Le Premier ministre britannique David Cameron a promis, s’il est réélu, d’organiser d’ici 2017 un référendum sur l’appartenance du Royaume-Uni à l’Union européenne, dans un discours mercredi au cours duquel il a appelé à recentrer la relation de son pays avec l’UE «sur le marché unique».
«Quand nous aurons négocié un nouvel accord» sur les relations de la Grande-Bretagne avec l’UE, «nous offrirons aux Britanniques un référendum avec un choix très simple : rester au sein de l’UE sur cette nouvelle base ou en sortir complètement. Ce sera un référendum sur l’appartenance ou non à l’UE», a déclaré David Cameron lors de ce discours-clé sur l’Europe.
Cette consultation interviendra dans la première moitié de la prochaine législature qui commence en 2015, a-t-il précisé. La nouvelle relation du Royaume-Uni avec l’UE «sera une relation centrée sur le marché unique», a-t-il dit. «Si nous ne répondons pas aux défis, le danger est que l’Europe échoue et que les Britanniques dérivent vers la sortie», a-t-il averti.
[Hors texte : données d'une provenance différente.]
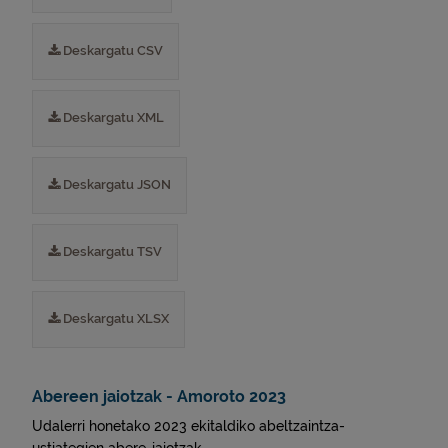
Deskargatu CSV
Deskargatu XML
Deskargatu JSON
Deskargatu TSV
Deskargatu XLSX
Abereen jaiotzak - Amoroto 2023
Udalerri honetako 2023 ekitaldiko abeltzaintza-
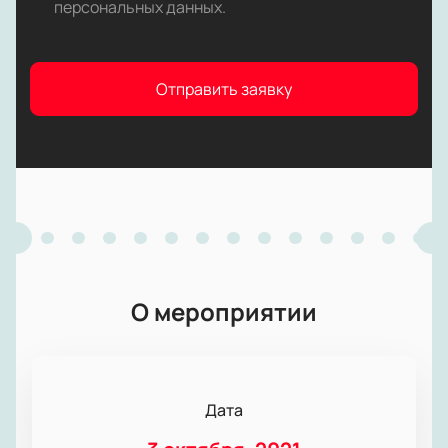
персональных данных
.
Отправить заявку
О мероприятии
Дата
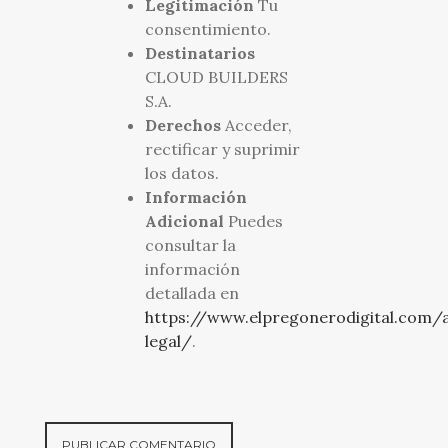
Legitimación
Tu
consentimiento.
Destinatarios
CLOUD BUILDERS
S.A.
Derechos
Acceder,
rectificar y suprimir
los datos.
Información
Adicional
Puedes
consultar la
información
detallada en
https://www.elpregonerodigital.com/a
legal/
.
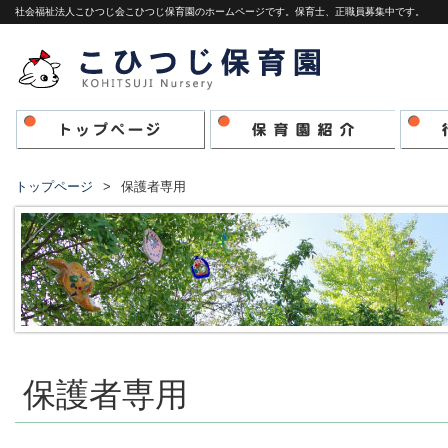
社会福祉法人こひつじ会こひつじ保育園のホームページです。保育士、正職員募集中です。
トップページ
保護者専用
保護者専用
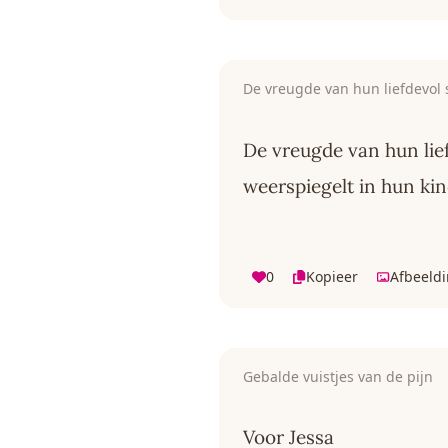
De vreugde van hun liefdevol
De vreugde van hun lie
weerspiegelt in hun kin
0
Kopieer
Afbeeld
Gebalde vuistjes van de pijn
Voor Jessa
«Je ne suis pas un isolationniste», a également assuré le chef de file conservateur. «Je ne veux pas juste un meilleur accord pour la Grande-Bretagne. Je veux un meilleur accord pour l’Europe aussi», a-t-il dit.
«On ne peut pas faire l’Europe à la carte», a rétorqué le ministre français des Affaires étrangères, Laurent Fabius, sur France Info. «Nous souhaitons que les Britanniques puissent apporter des éléments positifs à l’Europe», a-t-il dit. Mais «l’Europe, admettons que ce soit un club de football : on adhère à ce club, mais une fois qu’on est dedans, on ne peut pas dire on joue au rugby», a-t-il lancé. «Ca risque d'être dangereux pour la Grande-Bretagne elle-même, parce que la Grande-Bretagne hors de l’Europe (cela va être) difficile», a poursuivi le chef de la diplomatie française.
«L’autre jour j'étais dans une réunion avec des hommes d’affaires britanniques et je leur ai dit : écoutez, si la Grande-Bretagne décide de quitter l’Europe, nous vous déroulerons le tapis rouge», a ironisé Laurent Fabius, en réponse au Premier ministre qui s'était dit prêt à dérouler le tapis rouge aux entreprises fuyant l’impôt en France.
«La Grande-Bretagne est un membre particulier de l’Union européenne, bien sûr, et depuis l’origine, elle a demandé à un moment donné un chèque, qui existe toujours, elle n’est pas dans les accords de Schengen, mais en même temps, elle est extrêmement utile», a commenté de son côté le ministre de l’Economie, Pierre Moscovici, sur BFM TV et RMC.